— START —
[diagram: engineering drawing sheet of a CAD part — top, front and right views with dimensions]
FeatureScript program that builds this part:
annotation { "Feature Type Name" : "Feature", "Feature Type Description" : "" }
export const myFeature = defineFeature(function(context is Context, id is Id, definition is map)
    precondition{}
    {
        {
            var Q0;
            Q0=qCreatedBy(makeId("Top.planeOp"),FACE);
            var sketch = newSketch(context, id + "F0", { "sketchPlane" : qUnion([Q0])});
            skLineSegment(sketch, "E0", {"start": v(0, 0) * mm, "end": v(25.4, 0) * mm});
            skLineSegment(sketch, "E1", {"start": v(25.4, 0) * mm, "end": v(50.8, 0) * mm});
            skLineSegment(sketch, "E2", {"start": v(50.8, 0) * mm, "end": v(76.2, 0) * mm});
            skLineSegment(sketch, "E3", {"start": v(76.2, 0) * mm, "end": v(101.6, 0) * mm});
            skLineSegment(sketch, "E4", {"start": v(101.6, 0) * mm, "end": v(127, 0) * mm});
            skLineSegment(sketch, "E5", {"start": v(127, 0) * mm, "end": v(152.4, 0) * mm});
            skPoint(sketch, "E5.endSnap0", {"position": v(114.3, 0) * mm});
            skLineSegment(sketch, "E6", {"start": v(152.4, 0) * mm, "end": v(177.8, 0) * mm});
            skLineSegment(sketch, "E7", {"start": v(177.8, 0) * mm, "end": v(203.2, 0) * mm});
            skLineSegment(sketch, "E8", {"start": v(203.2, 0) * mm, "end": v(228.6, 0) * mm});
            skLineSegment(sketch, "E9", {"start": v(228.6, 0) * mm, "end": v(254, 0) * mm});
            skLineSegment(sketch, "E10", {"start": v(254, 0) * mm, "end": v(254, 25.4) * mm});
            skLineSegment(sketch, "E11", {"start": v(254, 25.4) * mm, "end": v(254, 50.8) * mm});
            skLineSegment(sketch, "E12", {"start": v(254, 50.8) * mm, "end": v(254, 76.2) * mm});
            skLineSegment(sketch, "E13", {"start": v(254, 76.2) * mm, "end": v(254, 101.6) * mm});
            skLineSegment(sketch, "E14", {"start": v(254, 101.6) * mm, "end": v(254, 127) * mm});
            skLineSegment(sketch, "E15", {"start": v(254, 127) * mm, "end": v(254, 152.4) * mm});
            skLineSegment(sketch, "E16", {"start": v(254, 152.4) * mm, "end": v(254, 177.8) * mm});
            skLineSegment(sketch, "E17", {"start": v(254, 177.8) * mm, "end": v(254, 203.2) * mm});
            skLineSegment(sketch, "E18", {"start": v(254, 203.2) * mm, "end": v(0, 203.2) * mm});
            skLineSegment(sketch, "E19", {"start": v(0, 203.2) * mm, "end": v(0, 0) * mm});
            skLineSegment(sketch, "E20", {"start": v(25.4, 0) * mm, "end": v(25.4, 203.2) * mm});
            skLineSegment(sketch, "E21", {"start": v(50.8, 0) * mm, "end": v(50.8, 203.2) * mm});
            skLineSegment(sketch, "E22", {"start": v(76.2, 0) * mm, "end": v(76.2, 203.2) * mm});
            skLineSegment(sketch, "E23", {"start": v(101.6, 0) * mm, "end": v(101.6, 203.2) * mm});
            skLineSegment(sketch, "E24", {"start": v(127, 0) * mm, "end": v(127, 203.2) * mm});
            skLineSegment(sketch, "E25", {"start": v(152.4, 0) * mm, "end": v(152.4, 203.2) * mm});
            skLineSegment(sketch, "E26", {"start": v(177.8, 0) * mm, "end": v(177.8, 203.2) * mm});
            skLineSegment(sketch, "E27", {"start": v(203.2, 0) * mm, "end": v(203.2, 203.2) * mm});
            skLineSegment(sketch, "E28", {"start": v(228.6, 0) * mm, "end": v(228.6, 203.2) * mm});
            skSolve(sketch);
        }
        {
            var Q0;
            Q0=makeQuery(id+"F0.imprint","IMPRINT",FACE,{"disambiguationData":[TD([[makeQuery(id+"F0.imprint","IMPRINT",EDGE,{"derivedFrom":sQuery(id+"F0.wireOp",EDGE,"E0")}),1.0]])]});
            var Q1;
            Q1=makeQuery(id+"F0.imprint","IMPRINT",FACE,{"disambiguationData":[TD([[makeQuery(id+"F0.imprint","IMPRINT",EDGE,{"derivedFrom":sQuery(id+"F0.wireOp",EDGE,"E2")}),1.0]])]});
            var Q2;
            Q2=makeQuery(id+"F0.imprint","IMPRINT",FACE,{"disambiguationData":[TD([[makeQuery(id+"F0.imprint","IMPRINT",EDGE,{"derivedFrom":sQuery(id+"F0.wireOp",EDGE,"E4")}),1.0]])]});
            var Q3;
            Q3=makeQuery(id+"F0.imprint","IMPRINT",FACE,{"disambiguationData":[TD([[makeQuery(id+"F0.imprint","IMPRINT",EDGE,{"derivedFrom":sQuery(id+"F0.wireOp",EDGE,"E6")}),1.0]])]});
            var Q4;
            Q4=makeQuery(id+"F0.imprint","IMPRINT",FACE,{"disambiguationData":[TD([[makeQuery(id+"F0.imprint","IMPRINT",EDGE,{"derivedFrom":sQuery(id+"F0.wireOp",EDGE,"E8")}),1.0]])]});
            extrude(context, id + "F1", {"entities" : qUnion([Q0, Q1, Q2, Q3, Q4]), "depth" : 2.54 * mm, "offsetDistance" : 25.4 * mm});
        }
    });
— END —
— START —
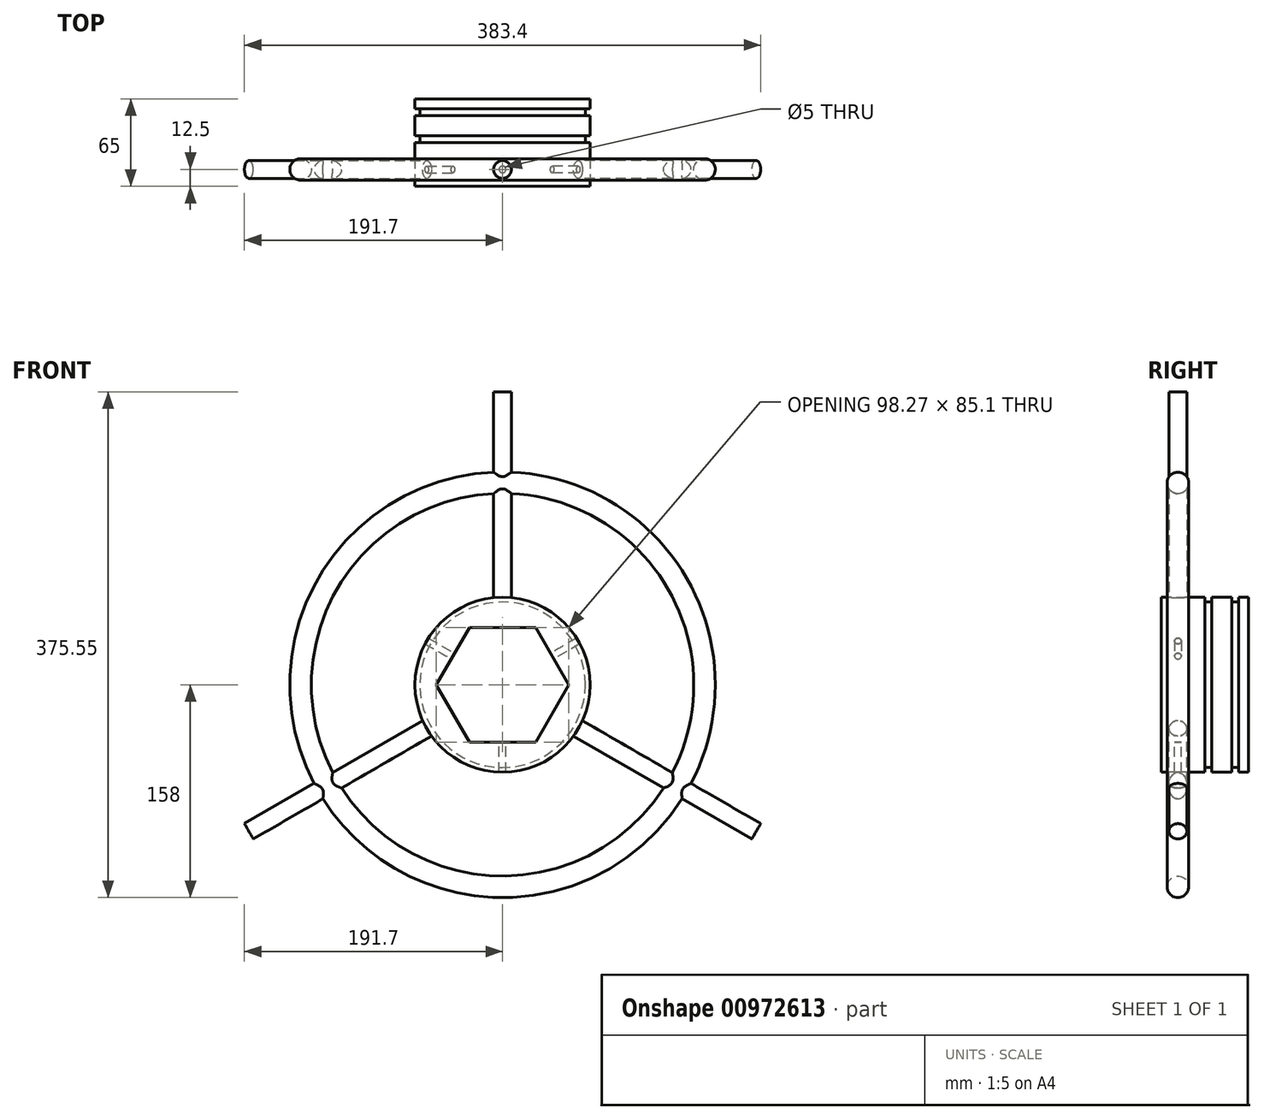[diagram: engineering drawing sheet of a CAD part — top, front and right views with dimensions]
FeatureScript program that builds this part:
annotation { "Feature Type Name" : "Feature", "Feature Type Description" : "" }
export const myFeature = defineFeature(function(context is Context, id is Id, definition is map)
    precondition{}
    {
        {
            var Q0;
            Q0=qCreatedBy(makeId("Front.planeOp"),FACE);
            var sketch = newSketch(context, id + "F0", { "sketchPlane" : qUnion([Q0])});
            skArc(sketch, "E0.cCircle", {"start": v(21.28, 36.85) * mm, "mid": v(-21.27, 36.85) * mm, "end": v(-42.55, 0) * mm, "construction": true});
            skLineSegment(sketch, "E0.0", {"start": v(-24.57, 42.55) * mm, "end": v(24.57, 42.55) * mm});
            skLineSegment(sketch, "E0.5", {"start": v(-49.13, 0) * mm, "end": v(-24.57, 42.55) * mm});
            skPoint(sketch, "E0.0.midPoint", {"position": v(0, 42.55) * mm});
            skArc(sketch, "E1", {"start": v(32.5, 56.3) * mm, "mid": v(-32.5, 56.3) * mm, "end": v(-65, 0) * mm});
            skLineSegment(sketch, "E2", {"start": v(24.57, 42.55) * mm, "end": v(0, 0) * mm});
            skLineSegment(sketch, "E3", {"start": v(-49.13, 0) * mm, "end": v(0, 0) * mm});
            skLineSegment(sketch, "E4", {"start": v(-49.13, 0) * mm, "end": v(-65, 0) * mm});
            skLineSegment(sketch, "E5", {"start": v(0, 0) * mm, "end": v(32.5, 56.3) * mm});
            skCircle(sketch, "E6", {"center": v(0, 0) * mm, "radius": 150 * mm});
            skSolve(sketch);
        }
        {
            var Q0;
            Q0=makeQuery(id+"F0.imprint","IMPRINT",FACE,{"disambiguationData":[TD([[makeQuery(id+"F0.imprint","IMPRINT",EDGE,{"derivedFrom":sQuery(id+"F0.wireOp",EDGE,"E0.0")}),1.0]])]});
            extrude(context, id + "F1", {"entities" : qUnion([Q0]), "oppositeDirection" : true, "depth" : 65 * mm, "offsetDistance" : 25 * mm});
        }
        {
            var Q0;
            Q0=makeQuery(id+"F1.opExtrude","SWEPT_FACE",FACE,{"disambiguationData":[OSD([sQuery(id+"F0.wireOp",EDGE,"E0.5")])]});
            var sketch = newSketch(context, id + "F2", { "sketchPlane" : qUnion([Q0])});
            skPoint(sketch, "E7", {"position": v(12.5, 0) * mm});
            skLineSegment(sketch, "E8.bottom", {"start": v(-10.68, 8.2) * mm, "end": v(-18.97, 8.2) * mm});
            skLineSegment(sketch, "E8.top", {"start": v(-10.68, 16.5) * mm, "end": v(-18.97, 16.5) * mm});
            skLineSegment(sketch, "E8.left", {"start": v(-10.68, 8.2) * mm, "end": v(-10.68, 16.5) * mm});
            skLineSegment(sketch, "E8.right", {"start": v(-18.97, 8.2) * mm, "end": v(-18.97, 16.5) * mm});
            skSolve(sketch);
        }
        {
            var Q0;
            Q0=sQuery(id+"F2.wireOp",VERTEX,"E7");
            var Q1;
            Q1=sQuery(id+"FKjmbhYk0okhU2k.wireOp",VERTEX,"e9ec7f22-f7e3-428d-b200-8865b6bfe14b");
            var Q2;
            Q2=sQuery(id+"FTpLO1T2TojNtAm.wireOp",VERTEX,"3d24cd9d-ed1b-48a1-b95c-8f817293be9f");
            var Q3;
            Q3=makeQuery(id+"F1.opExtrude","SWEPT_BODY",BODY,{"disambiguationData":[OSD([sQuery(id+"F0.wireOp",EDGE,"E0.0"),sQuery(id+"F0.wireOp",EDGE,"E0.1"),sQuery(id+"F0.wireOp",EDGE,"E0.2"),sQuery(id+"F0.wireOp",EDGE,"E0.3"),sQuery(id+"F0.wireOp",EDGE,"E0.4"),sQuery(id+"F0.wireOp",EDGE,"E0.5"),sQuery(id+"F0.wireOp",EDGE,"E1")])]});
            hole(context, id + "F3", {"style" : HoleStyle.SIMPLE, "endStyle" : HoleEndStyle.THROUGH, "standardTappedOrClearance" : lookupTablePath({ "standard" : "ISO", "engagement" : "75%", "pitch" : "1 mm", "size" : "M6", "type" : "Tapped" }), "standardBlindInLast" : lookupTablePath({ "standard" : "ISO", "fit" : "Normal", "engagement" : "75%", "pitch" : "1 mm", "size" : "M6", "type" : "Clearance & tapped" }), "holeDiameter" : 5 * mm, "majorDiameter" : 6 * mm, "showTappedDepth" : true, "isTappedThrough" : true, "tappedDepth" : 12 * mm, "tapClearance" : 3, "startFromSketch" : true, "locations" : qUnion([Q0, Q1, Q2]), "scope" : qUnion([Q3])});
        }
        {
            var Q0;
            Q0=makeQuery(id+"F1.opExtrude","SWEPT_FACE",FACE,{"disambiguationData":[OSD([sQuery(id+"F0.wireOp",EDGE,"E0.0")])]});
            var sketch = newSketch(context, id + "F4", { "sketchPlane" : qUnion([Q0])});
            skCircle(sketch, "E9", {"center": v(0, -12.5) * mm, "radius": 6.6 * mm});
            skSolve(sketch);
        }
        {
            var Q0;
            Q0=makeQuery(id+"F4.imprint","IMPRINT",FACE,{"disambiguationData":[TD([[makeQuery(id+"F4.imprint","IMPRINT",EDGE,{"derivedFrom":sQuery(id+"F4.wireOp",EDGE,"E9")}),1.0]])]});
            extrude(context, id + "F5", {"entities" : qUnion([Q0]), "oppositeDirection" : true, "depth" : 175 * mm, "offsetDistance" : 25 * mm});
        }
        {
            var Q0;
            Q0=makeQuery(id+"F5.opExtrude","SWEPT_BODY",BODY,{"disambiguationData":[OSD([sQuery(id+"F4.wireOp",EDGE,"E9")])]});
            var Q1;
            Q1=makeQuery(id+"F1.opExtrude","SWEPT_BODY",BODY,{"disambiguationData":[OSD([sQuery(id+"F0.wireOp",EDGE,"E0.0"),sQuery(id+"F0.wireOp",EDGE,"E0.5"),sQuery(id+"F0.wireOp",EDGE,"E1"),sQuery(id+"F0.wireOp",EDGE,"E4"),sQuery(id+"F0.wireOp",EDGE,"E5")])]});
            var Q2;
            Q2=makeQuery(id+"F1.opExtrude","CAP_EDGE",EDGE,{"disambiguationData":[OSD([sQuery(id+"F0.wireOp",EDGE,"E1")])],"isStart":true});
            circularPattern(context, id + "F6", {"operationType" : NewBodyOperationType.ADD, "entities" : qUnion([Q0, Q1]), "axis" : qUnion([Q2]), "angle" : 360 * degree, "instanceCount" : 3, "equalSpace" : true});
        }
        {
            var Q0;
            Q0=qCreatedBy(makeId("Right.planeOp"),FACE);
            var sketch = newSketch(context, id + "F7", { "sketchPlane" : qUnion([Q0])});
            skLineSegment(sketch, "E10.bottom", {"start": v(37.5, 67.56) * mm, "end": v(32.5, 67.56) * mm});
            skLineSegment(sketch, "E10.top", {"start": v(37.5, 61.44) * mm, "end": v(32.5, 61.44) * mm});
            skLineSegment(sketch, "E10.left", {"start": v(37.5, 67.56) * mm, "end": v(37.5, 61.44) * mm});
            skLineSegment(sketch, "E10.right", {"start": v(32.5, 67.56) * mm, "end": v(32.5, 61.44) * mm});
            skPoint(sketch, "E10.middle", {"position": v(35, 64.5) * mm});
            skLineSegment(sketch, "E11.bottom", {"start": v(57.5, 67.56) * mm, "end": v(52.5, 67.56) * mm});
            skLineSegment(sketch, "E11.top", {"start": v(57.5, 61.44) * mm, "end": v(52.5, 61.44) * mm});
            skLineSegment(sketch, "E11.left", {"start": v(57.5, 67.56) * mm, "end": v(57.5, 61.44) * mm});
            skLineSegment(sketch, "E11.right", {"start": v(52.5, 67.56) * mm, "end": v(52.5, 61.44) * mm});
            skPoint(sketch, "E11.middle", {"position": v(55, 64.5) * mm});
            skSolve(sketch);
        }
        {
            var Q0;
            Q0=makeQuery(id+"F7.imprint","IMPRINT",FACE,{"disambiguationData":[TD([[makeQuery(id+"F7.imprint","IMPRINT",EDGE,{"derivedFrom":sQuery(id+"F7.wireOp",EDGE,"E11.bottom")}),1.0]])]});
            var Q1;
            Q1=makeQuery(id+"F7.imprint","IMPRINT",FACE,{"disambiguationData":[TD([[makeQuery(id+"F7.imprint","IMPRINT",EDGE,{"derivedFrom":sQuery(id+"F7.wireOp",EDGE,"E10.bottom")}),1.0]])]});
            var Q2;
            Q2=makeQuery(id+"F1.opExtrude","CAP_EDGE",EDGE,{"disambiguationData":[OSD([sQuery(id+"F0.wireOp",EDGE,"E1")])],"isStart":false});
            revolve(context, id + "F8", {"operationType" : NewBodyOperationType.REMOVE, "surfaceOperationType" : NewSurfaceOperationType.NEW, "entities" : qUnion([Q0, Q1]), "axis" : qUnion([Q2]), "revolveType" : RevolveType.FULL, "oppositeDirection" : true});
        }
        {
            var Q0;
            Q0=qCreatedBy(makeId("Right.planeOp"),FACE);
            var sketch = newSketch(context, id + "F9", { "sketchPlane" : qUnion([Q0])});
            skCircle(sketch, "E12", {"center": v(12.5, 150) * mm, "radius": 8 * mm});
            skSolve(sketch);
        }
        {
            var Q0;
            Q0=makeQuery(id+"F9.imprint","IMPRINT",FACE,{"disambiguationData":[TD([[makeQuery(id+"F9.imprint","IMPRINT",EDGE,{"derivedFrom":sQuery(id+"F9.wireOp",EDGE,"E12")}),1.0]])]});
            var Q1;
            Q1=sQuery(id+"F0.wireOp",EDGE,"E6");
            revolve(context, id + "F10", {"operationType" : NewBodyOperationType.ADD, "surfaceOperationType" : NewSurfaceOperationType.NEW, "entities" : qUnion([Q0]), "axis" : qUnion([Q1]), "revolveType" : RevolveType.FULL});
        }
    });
— END —
▶ **WHAT YOU NEED TO DO**
How many lines in the rows above contain the string "sketchPlane"? Case counts. Reply with the number alone.

▶ **IN RESPONSE**
6